The 55th meeting of the Third Committee at the 77th session of the UN General Assembly took place on 17 December.
And those gathered deliberated upon resolution L.13/Rev.1, which is titled, Addressing and Countering the World Drug Problem Through a Comprehensive, Integrated and Balanced Approach.
This international drug control resolution was significant as it broke new ground for the United Nations due to the fact that the General Assembly dropped its decades-long approach to the issue, which prioritised establishing a drug-free world.
The process of adopting the resolution was unprecedented also, as instead of reaching a consensus the drug policy document was put to the vote, with 116 states voting in favour, 9 voting against, and 45 states abstaining.
This month’s resolution used measured language to discuss the issue illegal drugs and offences, and, in an admission that the war on drugs isn’t working, the statement refrains from stipulating the previous aim of creating “a society free of drug abuse”.
Mexico tabled the resolution, and its ambassador explained that over the last two years, 284 million adults worldwide took drugs, with 11 million injecting them, while cocaine production reached new heights, trafficking in methamphetamine increased and opium production grew by 7 percent.
“The world drug problem is far from being resolved and it is increasing year upon year” she said, “Our organisation cannot ignore these appalling figures by indifferently repeating the same words year after year.”
The harms of prohibition
In mid-1998, the UN General Assembly held a special session on the world drug problem, under the banner of a drug-free world: we can do it.
Yet, the aim of eradicating illicit substances from existence had about as much likelihood of success as Nancy Reagan’s failed policy of just saying no to drugs.
But drug war rhetoric was front and centre in the 1990s. And it wasn’t until the Global Commission on Drug Policy released its first report in 2011 that significant questioning of the premise that underpins drug prohibition began at a high level.

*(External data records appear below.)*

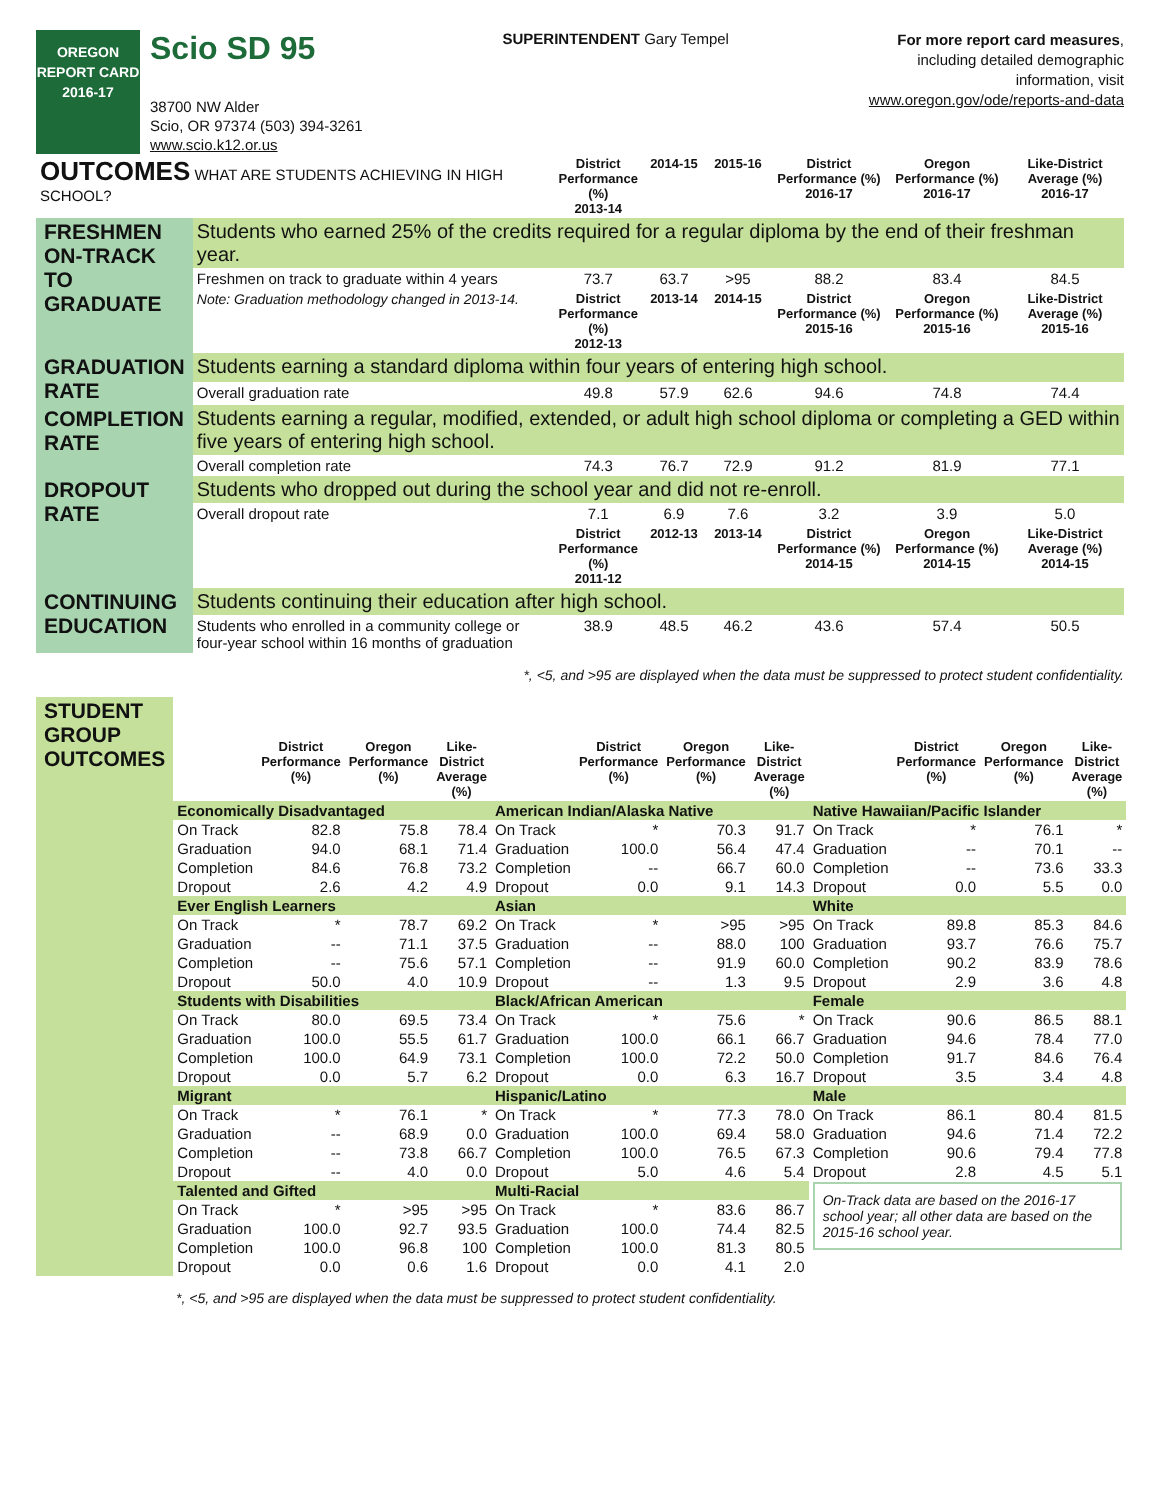OREGON
REPORT CARD
2016-17
Scio SD 95
38700 NW Alder
Scio, OR 97374 (503) 394-3261
www.scio.k12.or.us
SUPERINTENDENT Gary Tempel
For more report card measures,
including detailed demographic
information, visit
www.oregon.gov/ode/reports-and-data
| OUTCOMES WHAT ARE STUDENTS ACHIEVING IN HIGH SCHOOL? | | District Performance (%) 2013-14 | 2014-15 | 2015-16 | District Performance (%) 2016-17 | Oregon Performance (%) 2016-17 | Like-District Average (%) 2016-17 |
| FRESHMEN ON-TRACK TO GRADUATE | Students who earned 25% of the credits required for a regular diploma by the end of their freshman year. | | | | | | |
| | Freshmen on track to graduate within 4 years | 73.7 | 63.7 | >95 | 88.2 | 83.4 | 84.5 |
| | Note: Graduation methodology changed in 2013-14. | District Performance (%) 2012-13 | 2013-14 | 2014-15 | District Performance (%) 2015-16 | Oregon Performance (%) 2015-16 | Like-District Average (%) 2015-16 |
| GRADUATION RATE | Students earning a standard diploma within four years of entering high school. | | | | | | |
| | Overall graduation rate | 49.8 | 57.9 | 62.6 | 94.6 | 74.8 | 74.4 |
| COMPLETION RATE | Students earning a regular, modified, extended, or adult high school diploma or completing a GED within five years of entering high school. | | | | | | |
| | Overall completion rate | 74.3 | 76.7 | 72.9 | 91.2 | 81.9 | 77.1 |
| DROPOUT RATE | Students who dropped out during the school year and did not re-enroll. | | | | | | |
| | Overall dropout rate | 7.1 | 6.9 | 7.6 | 3.2 | 3.9 | 5.0 |
| | | District Performance (%) 2011-12 | 2012-13 | 2013-14 | District Performance (%) 2014-15 | Oregon Performance (%) 2014-15 | Like-District Average (%) 2014-15 |
| CONTINUING EDUCATION | Students continuing their education after high school. | | | | | | |
| | Students who enrolled in a community college or four-year school within 16 months of graduation | 38.9 | 48.5 | 46.2 | 43.6 | 57.4 | 50.5 |
*, <5, and >95 are displayed when the data must be suppressed to protect student confidentiality.
STUDENT GROUP OUTCOMES
| | District Performance (%) | Oregon Performance (%) | Like-District Average (%) | | District Performance (%) | Oregon Performance (%) | Like-District Average (%) | | District Performance (%) | Oregon Performance (%) | Like-District Average (%) |
| --- | --- | --- | --- | --- | --- | --- | --- | --- | --- | --- | --- |
| Economically Disadvantaged | | | | American Indian/Alaska Native | | | | Native Hawaiian/Pacific Islander | | | |
| On Track | 82.8 | 75.8 | 78.4 | On Track | * | 70.3 | 91.7 | On Track | * | 76.1 | * |
| Graduation | 94.0 | 68.1 | 71.4 | Graduation | 100.0 | 56.4 | 47.4 | Graduation | -- | 70.1 | -- |
| Completion | 84.6 | 76.8 | 73.2 | Completion | -- | 66.7 | 60.0 | Completion | -- | 73.6 | 33.3 |
| Dropout | 2.6 | 4.2 | 4.9 | Dropout | 0.0 | 9.1 | 14.3 | Dropout | 0.0 | 5.5 | 0.0 |
| Ever English Learners | | | | Asian | | | | White | | | |
| On Track | * | 78.7 | 69.2 | On Track | * | >95 | >95 | On Track | 89.8 | 85.3 | 84.6 |
| Graduation | -- | 71.1 | 37.5 | Graduation | -- | 88.0 | 100 | Graduation | 93.7 | 76.6 | 75.7 |
| Completion | -- | 75.6 | 57.1 | Completion | -- | 91.9 | 60.0 | Completion | 90.2 | 83.9 | 78.6 |
| Dropout | 50.0 | 4.0 | 10.9 | Dropout | -- | 1.3 | 9.5 | Dropout | 2.9 | 3.6 | 4.8 |
| Students with Disabilities | | | | Black/African American | | | | Female | | | |
| On Track | 80.0 | 69.5 | 73.4 | On Track | * | 75.6 | * | On Track | 90.6 | 86.5 | 88.1 |
| Graduation | 100.0 | 55.5 | 61.7 | Graduation | 100.0 | 66.1 | 66.7 | Graduation | 94.6 | 78.4 | 77.0 |
| Completion | 100.0 | 64.9 | 73.1 | Completion | 100.0 | 72.2 | 50.0 | Completion | 91.7 | 84.6 | 76.4 |
| Dropout | 0.0 | 5.7 | 6.2 | Dropout | 0.0 | 6.3 | 16.7 | Dropout | 3.5 | 3.4 | 4.8 |
| Migrant | | | | Hispanic/Latino | | | | Male | | | |
| On Track | * | 76.1 | * | On Track | * | 77.3 | 78.0 | On Track | 86.1 | 80.4 | 81.5 |
| Graduation | -- | 68.9 | 0.0 | Graduation | 100.0 | 69.4 | 58.0 | Graduation | 94.6 | 71.4 | 72.2 |
| Completion | -- | 73.8 | 66.7 | Completion | 100.0 | 76.5 | 67.3 | Completion | 90.6 | 79.4 | 77.8 |
| Dropout | -- | 4.0 | 0.0 | Dropout | 5.0 | 4.6 | 5.4 | Dropout | 2.8 | 4.5 | 5.1 |
| Talented and Gifted | | | | Multi-Racial | | | | On-Track data are based on the 2016-17 school year; all other data are based on the 2015-16 school year. | | | |
| On Track | * | >95 | >95 | On Track | * | 83.6 | 86.7 | | | | |
| Graduation | 100.0 | 92.7 | 93.5 | Graduation | 100.0 | 74.4 | 82.5 | | | | |
| Completion | 100.0 | 96.8 | 100 | Completion | 100.0 | 81.3 | 80.5 | | | | |
| Dropout | 0.0 | 0.6 | 1.6 | Dropout | 0.0 | 4.1 | 2.0 | | | | |
*, <5, and >95 are displayed when the data must be suppressed to protect student confidentiality.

Made up former heads of state and renowned intellectuals, the commission, in its first assessment, found that instead of reducing drug use, the war on drugs has actually increased use, availability and the harms associated with drugs, along with propagating mass incarceration.
The new UN drug resolution goes on to acknowledge the harms produced by the heavy-handed law enforcement approach taken to drug use over the last half century, including the systemic racism of law enforcement and criminal justice systems.
And the resolution further recognises the right of Indigenous peoples to harvest plants for medicinal purposes.
A global shift
Not all state parties were satisfied with the language of the newly adopted resolution. This included Russia and India, with these nations raising concerns about the shift away from the policy goal of a drug-free world.
The majority of ambassadors present, however, voted in favour of this move towards a public health approach to illegal drugs, rather than continuing on with the hazards of a zero-tolerance way of dealing with illicit substances.
Indeed, whilst the new resolution shirks at mentioning the term harm reduction, the language it uses points to the concept. And it’s hoped that this is the first step in a shift towards a more progressive approach to illegal drugs at the international level.